_Required work_
Copy every line of the following data that includes the string "which".

_Data for processing_
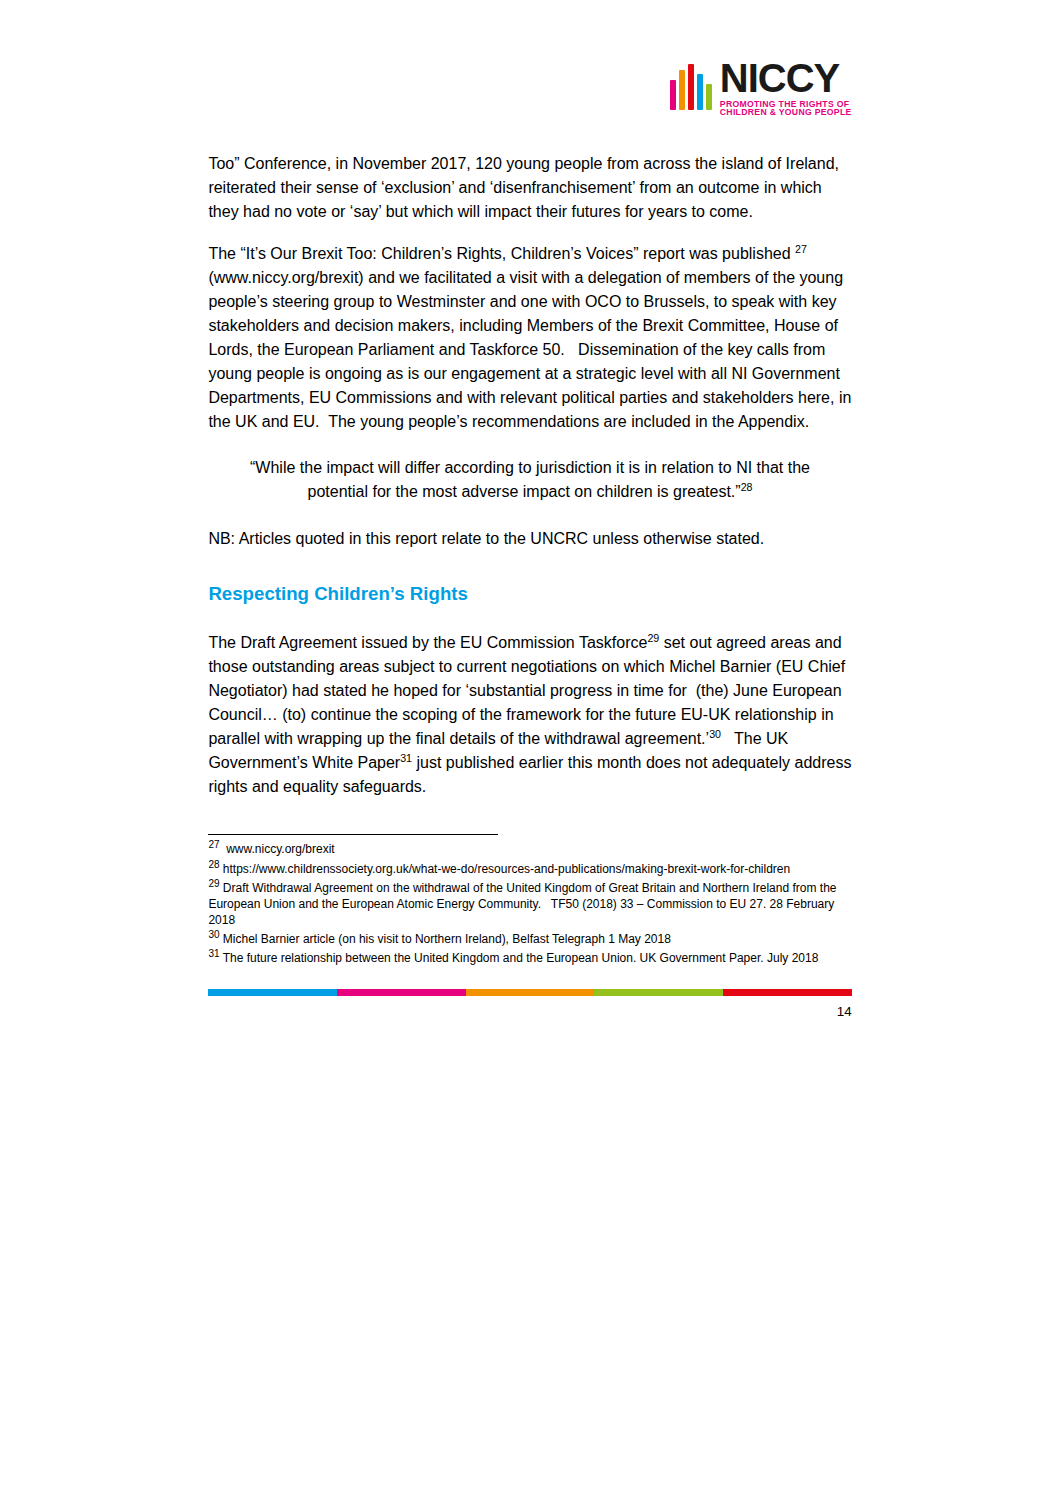NICCY
PROMOTING THE RIGHTS OF CHILDREN & YOUNG PEOPLE
Too” Conference, in November 2017, 120 young people from across the island of Ireland, reiterated their sense of ‘exclusion’ and ‘disenfranchisement’ from an outcome in which they had no vote or ‘say’ but which will impact their futures for years to come.
The “It’s Our Brexit Too: Children’s Rights, Children’s Voices” report was published 27 (www.niccy.org/brexit) and we facilitated a visit with a delegation of members of the young people’s steering group to Westminster and one with OCO to Brussels, to speak with key stakeholders and decision makers, including Members of the Brexit Committee, House of Lords, the European Parliament and Taskforce 50. Dissemination of the key calls from young people is ongoing as is our engagement at a strategic level with all NI Government Departments, EU Commissions and with relevant political parties and stakeholders here, in the UK and EU. The young people’s recommendations are included in the Appendix.
“While the impact will differ according to jurisdiction it is in relation to NI that the potential for the most adverse impact on children is greatest.”28
NB: Articles quoted in this report relate to the UNCRC unless otherwise stated.
Respecting Children’s Rights
The Draft Agreement issued by the EU Commission Taskforce29 set out agreed areas and those outstanding areas subject to current negotiations on which Michel Barnier (EU Chief Negotiator) had stated he hoped for ‘substantial progress in time for (the) June European Council… (to) continue the scoping of the framework for the future EU-UK relationship in parallel with wrapping up the final details of the withdrawal agreement.’30 The UK Government’s White Paper31 just published earlier this month does not adequately address rights and equality safeguards.
27 www.niccy.org/brexit
28 https://www.childrenssociety.org.uk/what-we-do/resources-and-publications/making-brexit-work-for-children
29 Draft Withdrawal Agreement on the withdrawal of the United Kingdom of Great Britain and Northern Ireland from the European Union and the European Atomic Energy Community. TF50 (2018) 33 – Commission to EU 27. 28 February 2018
30 Michel Barnier article (on his visit to Northern Ireland), Belfast Telegraph 1 May 2018
31 The future relationship between the United Kingdom and the European Union. UK Government Paper. July 2018
14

_Exercise solution_
Too” Conference, in November 2017, 120 young people from across the island of Ireland, reiterated their sense of ‘exclusion’ and ‘disenfranchisement’ from an outcome in which they had no vote or ‘say’ but which will impact their futures for years to come.
The Draft Agreement issued by the EU Commission Taskforce29 set out agreed areas and those outstanding areas subject to current negotiations on which Michel Barnier (EU Chief Negotiator) had stated he hoped for ‘substantial progress in time for (the) June European Council… (to) continue the scoping of the framework for the future EU-UK relationship in parallel with wrapping up the final details of the withdrawal agreement.’30 The UK Government’s White Paper31 just published earlier this month does not adequately address rights and equality safeguards.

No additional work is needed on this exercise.